Runoff data is computed from watershed runoff estimates by using streamflow records from major rivers, available from the U.S. Geological Survey for U.S. streams and the Inland Waters Directorate of Environment Canada for Canadian streams. Daily runoff values provided by these agencies were summed for each watershed within a lake basin. The runoff was extrapolated over ungaged areas; between 22% and 43% of the Great Lakes basin remains ungaged (Lee, 1992) thus the potential for error exists in runoff estimation. Weights were assigned to each non-overlapping streamflow gage by dividing its drainage area by the watershed area. Daily watershed runoff estimates were computed by summing all daily station values in the watershed and then dividing by the sum of their weights, to extrapolate for ungaged areas.
The Ogoki diversion flow is indirectly included in the runoff estimate for Lake Superior. It cannot be separated from measured runoff at Lake Superior since it is added upstream, in Lake Nipigon, and its timing obscured by routing through Nipigon and connecting channels to Lake Superior. The Ogoki diversion is about 0.8% of Lake Superior runoff.
Showen, C.R.. Data formats for U.S. Geological Survey computer files containing daily values for water parameters. U.S. Geological Survey, Reston, Virginia (1980).
Inland Waters Directorate. Supplying Hydrometric and Sediment Data to Users, Second Edition. Water Resources Branch, Environment Canada, Ottawa, Ontario (1980).
LEE, D.H. Computation of net basin supplies: a comparison of two methods. Final Report Subtask 19.1.2a (Scenarios Based Upon 1900-1989 Supplies), Task 19.1.2, Task Group 2, Working Committee 3, Phase II - International Joint Commission Levels Reference Study, Great Lakes Environmental Research Laboratory, Ann Arbor, Michigan (1992).
The water supplies to a lake, referred to as the net basin supplies (NBS), are defined in terms of their components via the following forumula:
NBS = P + R - E
where P is over-lake precipitation, R is basin runoff to the lake, and E is lake evaporation. (Note: since Lake Superior runoff indirectly includes the Ogoki Diversion, NBS values reported here include the Ogoki diversion on Lake Superior.)
Lake evaporation is estimable from 1950 on (1955 on Lake Huron), since wind speed and humidity data exist only since 1948 (1953 on Georgian Bay) and 2 years are used for model initialization. Thus, NBS from the above equation from 1950 (1955 for Lake Huron) are reported here.
Water balance models are often employed to improve understanding of drivers of change in regional hydrologic cycles. Most of these models, however, are physically-based, and few employ state-of-the-art statistical methods to reconcile measurement uncertainty and bias.

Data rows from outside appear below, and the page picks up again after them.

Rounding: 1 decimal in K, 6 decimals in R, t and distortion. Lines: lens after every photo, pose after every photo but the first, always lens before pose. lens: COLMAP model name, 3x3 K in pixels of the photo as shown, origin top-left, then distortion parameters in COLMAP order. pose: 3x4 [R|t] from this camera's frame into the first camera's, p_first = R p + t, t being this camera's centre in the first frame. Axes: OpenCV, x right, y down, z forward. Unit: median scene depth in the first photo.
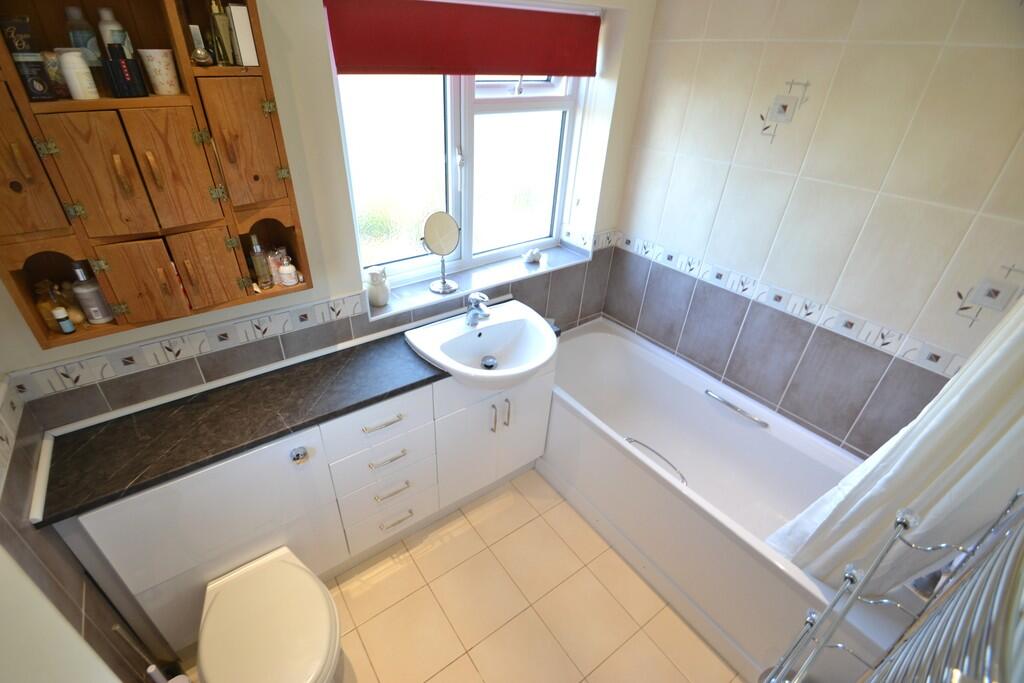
lens RADIAL K [[456.3, 0, 494.2], [0, 456.3, 350.4], [0, 0, 1]] dist [0.002995, -0.012531]
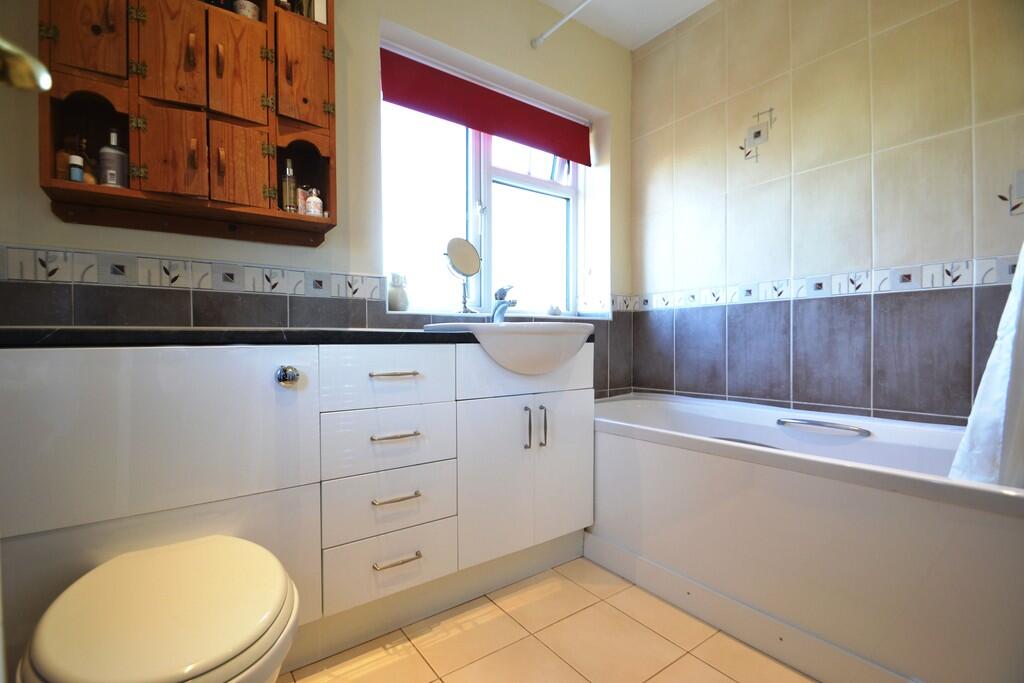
lens RADIAL K [[456.3, 0, 494.2], [0, 456.3, 350.4], [0, 0, 1]] dist [0.002995, -0.012531]
pose [[0.999221, -0.039435, 0.001258, -0.057676], [0.034136, 0.848073, -0.528778, 0.475514], [0.019786, 0.528409, 0.848759, 0.253025]]
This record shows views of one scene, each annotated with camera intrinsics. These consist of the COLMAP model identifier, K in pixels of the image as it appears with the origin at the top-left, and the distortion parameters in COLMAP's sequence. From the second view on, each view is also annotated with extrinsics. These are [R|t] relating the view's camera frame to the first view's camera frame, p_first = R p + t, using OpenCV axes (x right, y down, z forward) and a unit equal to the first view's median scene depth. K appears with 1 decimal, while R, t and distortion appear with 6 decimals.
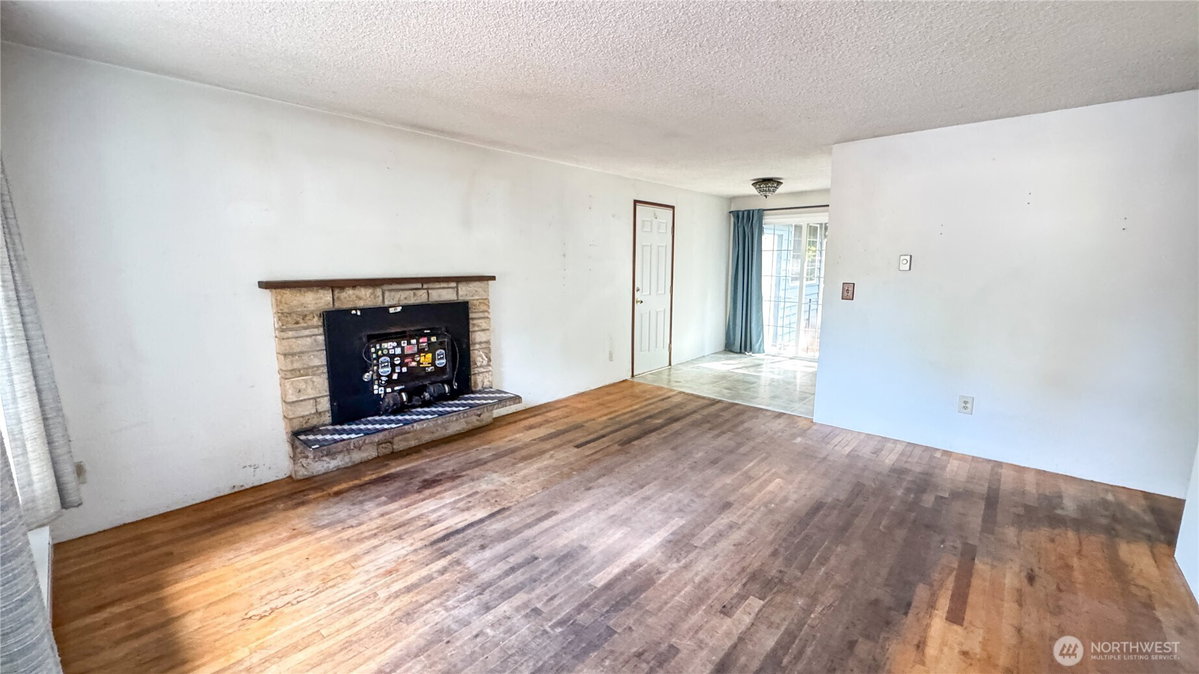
lens RADIAL K [[478.0, 0, 598.6], [0, 478.0, 340.5], [0, 0, 1]] dist [-0.003416, 0.000226]
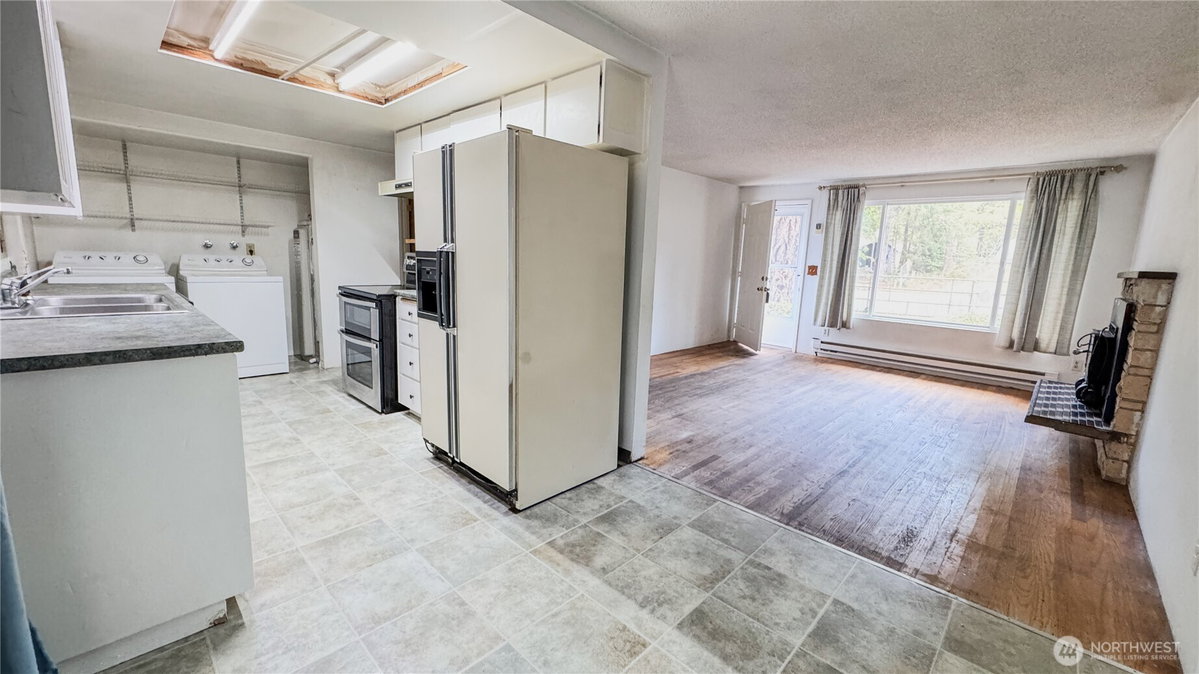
lens RADIAL K [[478.0, 0, 597.8], [0, 478.0, 335.9], [0, 0, 1]] dist [-0.003416, 0.000226]
pose [[-0.998074, -0.047611, 0.039763, 0.639415], [-0.032240, 0.945777, 0.323212, -0.293413], [-0.052996, 0.321308, -0.945491, 2.071167]]
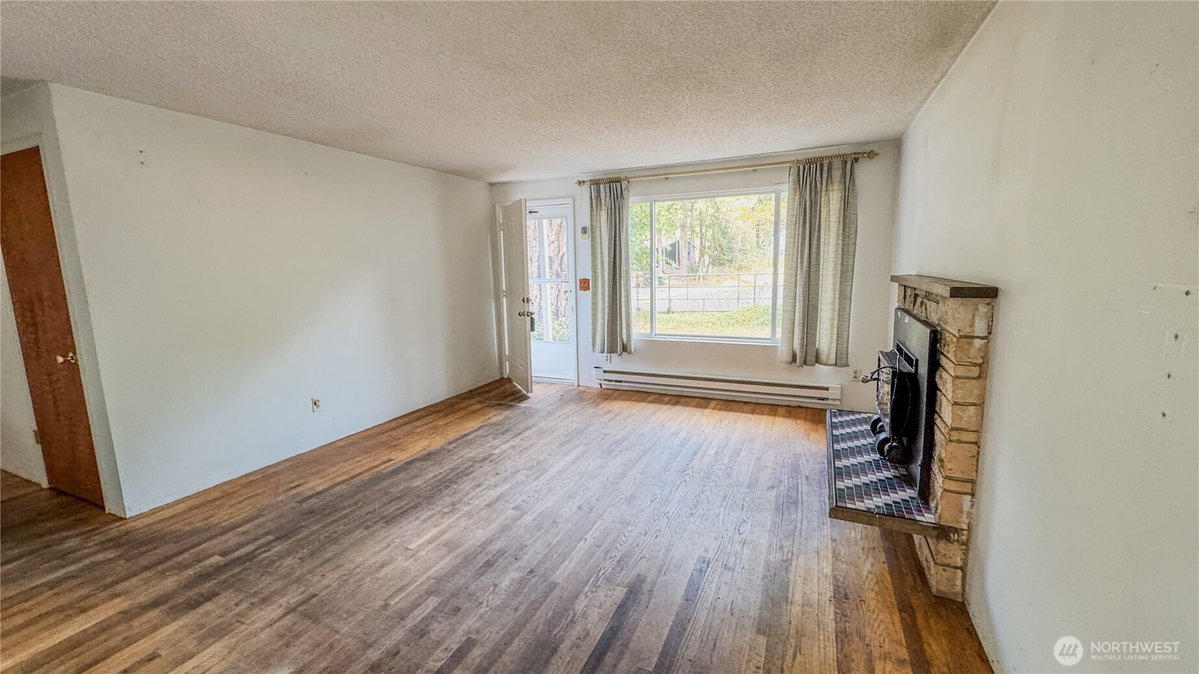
lens RADIAL K [[478.0, 0, 598.7], [0, 478.0, 336.0], [0, 0, 1]] dist [-0.003416, 0.000226]
pose [[-0.954673, 0.063032, -0.290906, 0.274922], [-0.029006, 0.952969, 0.301676, -0.260565], [0.296239, 0.296440, -0.907946, 1.588222]]
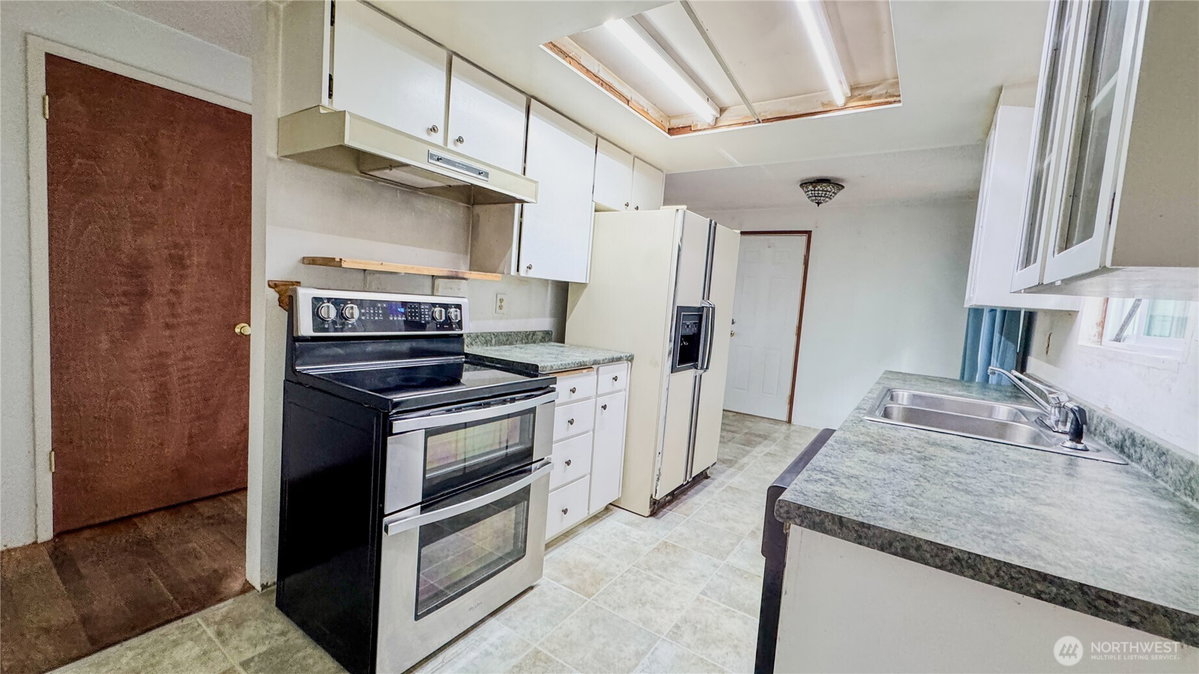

Starting in 2015, NOAA-GLERL, along with its partners at CIGLR, began developing a water balance model under a Bayesian Markov chain Monte Carlo framework. Through this model, we generate new estimates of monthly runoff, over-lake evaporation, over-lake precipitation, and connecting channel flows for each of the Great Lakes. The new model reconciles discrepancies between model and measurement-based estimates of each component while closing the Laurentian Great Lakes water balance.